Mark Zuckerberg looks to explain Facebook's free speech rules

Mark Zuckerberg looks to explain Facebook's free speech rules

Mark Zuckerberg looks to explain Facebook's free speech rules

Bernice King speaks at the Martin Luther King annual commemorative service.

"We can continue to stand for free expression, understanding its messiness, but believing that the long journey towards greater progress requires confronting ideas that challenge us".

"I don't think that should be something that we want tech companies or any kind of company doing", he mentioned. "We look forward to continuing this important dialogue with her in Menlo Park next week", a Facebook spokesperson added.

As reported by The Verge, this is the first time Zuckerberg is going to express his views in a live speech since until now, he has been speaking his mind via blog posts on Facebook.

Not everyone will buy Zuckerberg's commitment to free speech. "But Facebook undermined those relationships and excluded political ads from that policy", she continued.

That quickly drew condemnation. Sen. They need to be held accountable for propaganda on their platform.

Zuckerberg said any regulation must take into account the value of open expression at a time when China is seeking to "export" its version of the internet. "Banning political ads favors incumbents and whoever the media covers". Warren took advantage of Facebook's policy earlier this month with a series of ads claiming Zuckerberg was endorsing Donald Trump for re-election - which isn't true. Facebook said it's working closely with child safety experts before launching end-to-end encryption, but the non-profit group Internet Watch Foundation told FT that the company may have only reached out to just a single organization in the US.

Zuckerberg used the moment to talk about his own legacy, and the legacy of Facebook.

"But overall, it's inaccurate to say that "most networks" will refuse to air an ad by Trump with a lie in it", the fact-checker said. Instead organizers provided a livestream on Georgetown's social media site and made available video shot by Facebook.

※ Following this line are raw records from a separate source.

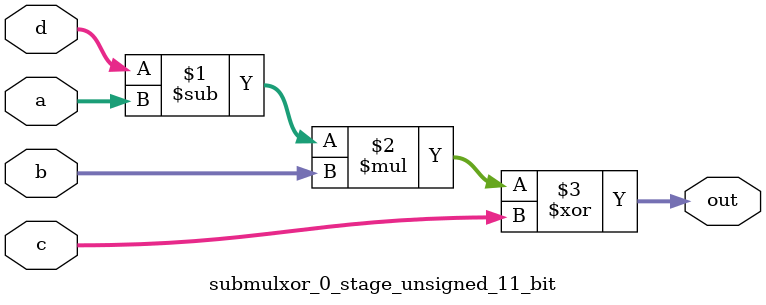
<source format=sv>
(* use_dsp = "yes" *) module submulxor_0_stage_unsigned_11_bit(
	input  [10:0] a,
	input  [10:0] b,
	input  [10:0] c,
	input  [10:0] d,
	output [10:0] out
	);

	assign out = ((d - a) * b) ^ c;
endmodule

</source>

The social media giant, with almost 2.5 billion users around the globe, is under heavy scrutiny from lawmakers and regulators following a series of data privacy scandals, including lapses in opening the personal data of millions of users to Trump's 2016 campaign. Next week, he will be in Washington for a hearing on the company's cryptocurrency project, called Libra.

US Senator Josh Hawley (R-Missouri) also claimed Facebook was only being critical of the Chinese government after it was denied access to the country's market.

"Until recently, the internet in nearly every country outside China has been defined by American platforms with strong free-expression values", he said to a full auditorium inside Georgetown's Gaston Hall. Facebook has declined to do so, raising the larger question of whether social media political ads should be regulated. But he said political advertising could be considered part of speech and that the slope of deciding which issues were political and which were not would be too slippery to navigate.

On Thursday, Zuckerberg acknowledged the problems.

The speech marked a public shift for Mr. Zuckerberg, who has spent the better part of the past two years largely apologizing for his company's mistakes and promising to do better.